Erdoğan Almanya'da yine mahkemeye başvurdu
Türkiye Cumhurbaşkanı, komedyen Böhmermann'a destek veren medya yöneticisi Döpfner'e ihtiyati tedbir kararı alınması için mahkemeye başvurdu.
Türkiye Cumhurbaşkanı, komedyen Böhmermann’a destek veren medya yöneticisi Döpfner’e ihtiyati tedbir kararı alınması için mahkemeye başvurdu.

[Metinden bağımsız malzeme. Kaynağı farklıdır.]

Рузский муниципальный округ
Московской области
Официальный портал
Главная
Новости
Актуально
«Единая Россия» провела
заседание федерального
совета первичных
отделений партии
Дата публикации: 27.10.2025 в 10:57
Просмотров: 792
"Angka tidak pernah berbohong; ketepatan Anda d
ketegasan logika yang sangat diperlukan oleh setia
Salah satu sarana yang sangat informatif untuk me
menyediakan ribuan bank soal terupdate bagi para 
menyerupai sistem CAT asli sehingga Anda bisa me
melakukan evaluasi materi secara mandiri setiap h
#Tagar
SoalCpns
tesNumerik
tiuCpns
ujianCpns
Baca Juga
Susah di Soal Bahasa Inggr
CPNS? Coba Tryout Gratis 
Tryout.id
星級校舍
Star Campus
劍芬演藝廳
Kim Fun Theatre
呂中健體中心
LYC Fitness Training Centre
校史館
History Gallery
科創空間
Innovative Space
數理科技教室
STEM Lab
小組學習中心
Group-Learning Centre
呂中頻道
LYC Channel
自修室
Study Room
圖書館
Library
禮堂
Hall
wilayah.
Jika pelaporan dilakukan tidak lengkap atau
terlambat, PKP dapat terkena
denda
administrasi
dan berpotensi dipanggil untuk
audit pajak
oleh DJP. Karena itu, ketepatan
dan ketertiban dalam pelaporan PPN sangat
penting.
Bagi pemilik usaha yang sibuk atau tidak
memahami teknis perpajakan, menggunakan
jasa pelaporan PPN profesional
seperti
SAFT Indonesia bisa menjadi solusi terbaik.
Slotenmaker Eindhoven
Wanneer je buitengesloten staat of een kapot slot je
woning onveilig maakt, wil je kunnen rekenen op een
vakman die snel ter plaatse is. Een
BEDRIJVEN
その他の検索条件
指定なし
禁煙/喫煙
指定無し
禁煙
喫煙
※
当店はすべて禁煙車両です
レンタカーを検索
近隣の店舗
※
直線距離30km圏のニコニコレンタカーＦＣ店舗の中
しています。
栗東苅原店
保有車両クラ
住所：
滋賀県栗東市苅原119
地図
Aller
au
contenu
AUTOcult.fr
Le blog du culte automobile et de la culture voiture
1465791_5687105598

DW Türkçe’nin haberine göre, Türkiye Cumhurbaşkanı Recep Tayyip Erdoğan Almanya’nın en büyük medya grubu Springer’in yöneticisi Mathias Döpfner’e karşı ihtiyati tedbir kararı alınması talebiyle mahkemeye başvurdu. Erdoğan’ın Alman avukatı Ralf Höcker Alman haber ajansı dpa’ya yaptığı açıklamada, Döpfner’in Alman komedyen Jan Böhmermann’ın Erdoğan hakkında yazdığı “sövgü şiiri”ne verdiği açık destek nedeniyle başvuruda bulunduklarını kaydetti. Köln Asliye Mahkemesi’nin ihtiyati tedbir kararı alınmasına sıcak bakmadığını belirten Höcker, eğer bu yönde bir karar çıkmazsa Erdoğan’a bir üst mahkemeye gitmesini tavsiye edeceğini söyledi.

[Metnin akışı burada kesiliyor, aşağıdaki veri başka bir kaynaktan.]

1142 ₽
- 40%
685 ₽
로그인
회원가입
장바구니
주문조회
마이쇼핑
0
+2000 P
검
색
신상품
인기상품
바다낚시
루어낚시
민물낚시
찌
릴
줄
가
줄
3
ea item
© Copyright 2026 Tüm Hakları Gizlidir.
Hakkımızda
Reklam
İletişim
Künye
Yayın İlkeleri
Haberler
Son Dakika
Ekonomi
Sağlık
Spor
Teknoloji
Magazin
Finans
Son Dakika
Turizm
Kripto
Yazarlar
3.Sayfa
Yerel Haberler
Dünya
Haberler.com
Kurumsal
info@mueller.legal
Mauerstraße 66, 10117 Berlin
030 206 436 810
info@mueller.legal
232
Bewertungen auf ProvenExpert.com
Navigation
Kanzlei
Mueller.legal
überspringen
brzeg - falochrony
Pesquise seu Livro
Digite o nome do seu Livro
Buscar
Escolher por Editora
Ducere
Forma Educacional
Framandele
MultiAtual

Döpfner Böhmermann’ın ifadelerine hukuken de sahip çıkmıştı
“Bild” ve “Die Welt” gazetelerinin sahibi Alman medya devi Axel Springer AG’nin Yönetim Kurulu Başkanı Mathias Döpfner, “Welt am Sonntag” gazetesi için kaleme aldığı açık mektup ile Böhmermann’a destek çıkmıştı. Döpfner mektubunda “Her şeyden önce şunu söylemek isterim: Şiirinizi başarılı buldum. Kahkaha attım” ifadelerine yer vermişti. Döpfner ayrıca, Böhmermann’ın tüm ifadelerini, hatta hakaretlerini bile kendisinin saydığını yazmış ve hukuken de tüm bu söylemlere sahip çıktığını kaydetmişti.

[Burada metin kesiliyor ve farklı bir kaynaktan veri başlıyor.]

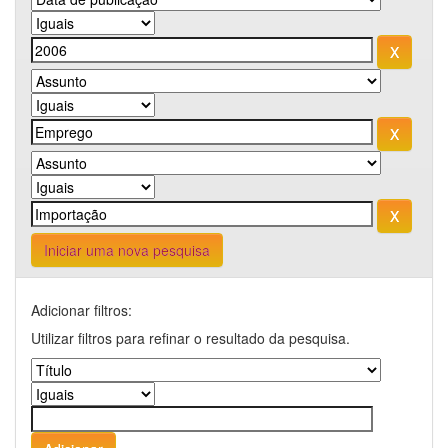
Iniciar uma nova pesquisa
Adicionar filtros:
Utilizar filtros para refinar o resultado da pesquisa.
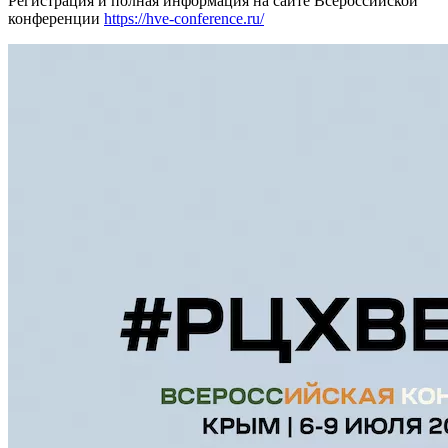
Регистрация и полная информация на сайте Всероссийской
конференции
https://hve-conference.ru/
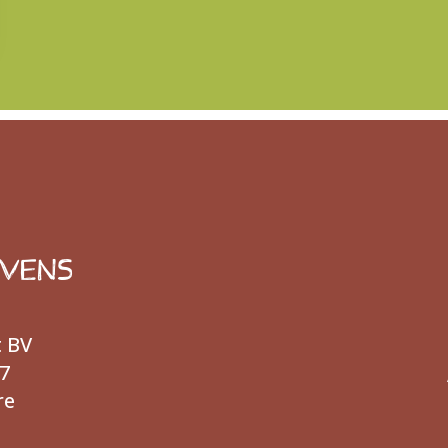
EVENS
t BV
7
re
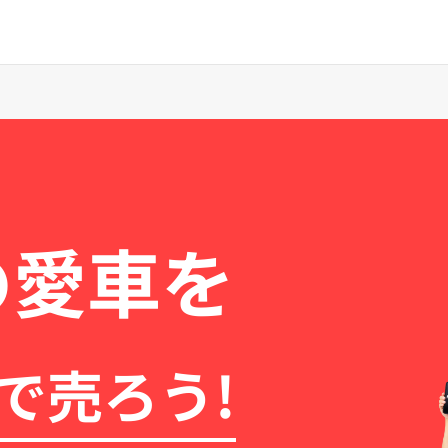
の愛車を
で売ろう!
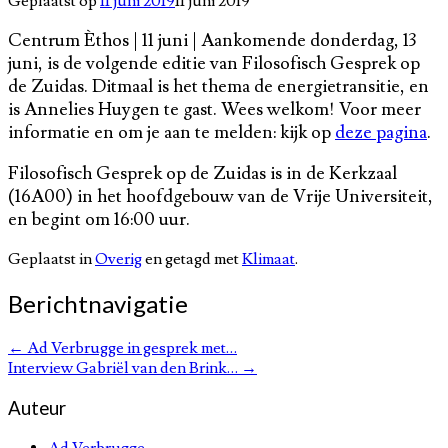
Geplaatst op
11 juni 2019
11 juni 2019
Centrum Èthos | 11 juni | Aankomende donderdag, 13
juni, is de volgende editie van Filosofisch Gesprek op
de Zuidas. Ditmaal is het thema de energietransitie, en
is Annelies Huygen te gast. Wees welkom! Voor meer
informatie en om je aan te melden: kijk op
deze pagina
.
Filosofisch Gesprek op de Zuidas is in de Kerkzaal
(16A00) in het hoofdgebouw van de Vrije Universiteit,
en begint om 16:00 uur.
Geplaatst in
Overig
en getagd met
Klimaat
.
Berichtnavigatie
←
Ad Verbrugge in gesprek met…
Interview Gabriël van den Brink…
→
Auteur
Ad Verbrugge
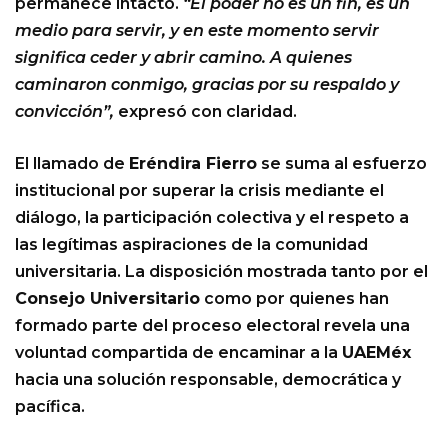
permanece intacto.
“El poder no es un fin, es un
medio para servir, y en este momento servir
significa ceder y abrir camino. A quienes
caminaron conmigo, gracias por su respaldo y
convicción”,
expresó con claridad.
El llamado de
Eréndira Fierro
se suma al esfuerzo
institucional por superar la crisis mediante el
diálogo, la participación colectiva y el respeto a
las legítimas aspiraciones de la comunidad
universitaria. La disposición mostrada tanto por el
Consejo Universitario
como por quienes han
formado parte del proceso electoral revela una
voluntad compartida de encaminar a la
UAEMéx
hacia una solución responsable, democrática y
pacífica.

Erdoğan’ın avukatı Höcker ise, Alman sinema yönetmeni Uwe Boll’e (“Alone in the Dark”) yönelik mahkemeden ihtiyati tedbir kararı çıktığını hatırlatıyor. Alman haber ajansı dpa’nın da elinde bulunan karara göre, Boll’ün artık Erdoğan’ı “ufacık geri zekâlı ahmak” (“grenzdebiler kleiner Schwachmat”) olarak adlandırması yasak. Mahkeme konuyla ilgili davanın masraflarının da Boll tarafından üstlenilmesine karar vermiş.
“Bir toplu tecavüz olayı gibi”
Medya hukuku konusunda uzman avukat Höcker bu davaların haklılığını savunmak için şu ifadeleri kullanıyor: “Bu bir toplu tecavüz olayı gibi. Birisi başlayınca herkes deliklerinden çıkıyor ve buna katılıyor. Özellikle de kurbanın bunu hak ettiği düşünüldüğünde. Medeniyetin ince cilası dökülüp kolektif bir şekilde fütursuzluk patlak verdiğinde, toplum olarak dikkatli olmalıyız. Sayın Erdoğan da bir insan ve insanlık onuru dokunulmazdır.” Höcker, bu noktanın anayasaya göre basın, sanat ve ifade özgürlüğünün de üstünde olduğunu belirtiyor.